**WHAT IS REQUIRED**
Go through the listing below. Copy each line that has the string "Equipment".

**INFORMATION SUPPLIED**
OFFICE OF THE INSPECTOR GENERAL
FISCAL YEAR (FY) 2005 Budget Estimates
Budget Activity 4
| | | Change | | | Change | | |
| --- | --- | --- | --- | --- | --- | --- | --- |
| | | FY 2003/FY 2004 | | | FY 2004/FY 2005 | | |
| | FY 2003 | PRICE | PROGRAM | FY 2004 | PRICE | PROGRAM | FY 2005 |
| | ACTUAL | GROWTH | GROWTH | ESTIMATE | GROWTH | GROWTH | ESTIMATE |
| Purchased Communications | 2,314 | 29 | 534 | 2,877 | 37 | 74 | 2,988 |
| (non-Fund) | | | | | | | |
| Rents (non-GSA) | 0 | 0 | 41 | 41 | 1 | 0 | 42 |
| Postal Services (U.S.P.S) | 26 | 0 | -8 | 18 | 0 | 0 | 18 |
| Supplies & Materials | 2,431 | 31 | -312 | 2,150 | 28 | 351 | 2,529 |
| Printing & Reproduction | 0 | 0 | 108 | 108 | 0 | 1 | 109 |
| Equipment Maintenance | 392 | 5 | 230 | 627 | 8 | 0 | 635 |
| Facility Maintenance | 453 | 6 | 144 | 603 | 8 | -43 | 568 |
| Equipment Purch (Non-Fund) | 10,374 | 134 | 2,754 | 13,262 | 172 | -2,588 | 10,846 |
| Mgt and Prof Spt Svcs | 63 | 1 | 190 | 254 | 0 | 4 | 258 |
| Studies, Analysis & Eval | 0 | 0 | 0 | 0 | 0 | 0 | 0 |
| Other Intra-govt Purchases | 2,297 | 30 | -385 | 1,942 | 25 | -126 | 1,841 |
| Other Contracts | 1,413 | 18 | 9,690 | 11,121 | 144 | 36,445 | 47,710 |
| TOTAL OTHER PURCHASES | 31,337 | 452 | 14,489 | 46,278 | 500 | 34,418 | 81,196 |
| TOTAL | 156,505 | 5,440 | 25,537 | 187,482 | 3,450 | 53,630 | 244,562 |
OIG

**EXERCISE ANSWER**
| Equipment Maintenance | 392 | 5 | 230 | 627 | 8 | 0 | 635 |
| Equipment Purch (Non-Fund) | 10,374 | 134 | 2,754 | 13,262 | 172 | -2,588 | 10,846 |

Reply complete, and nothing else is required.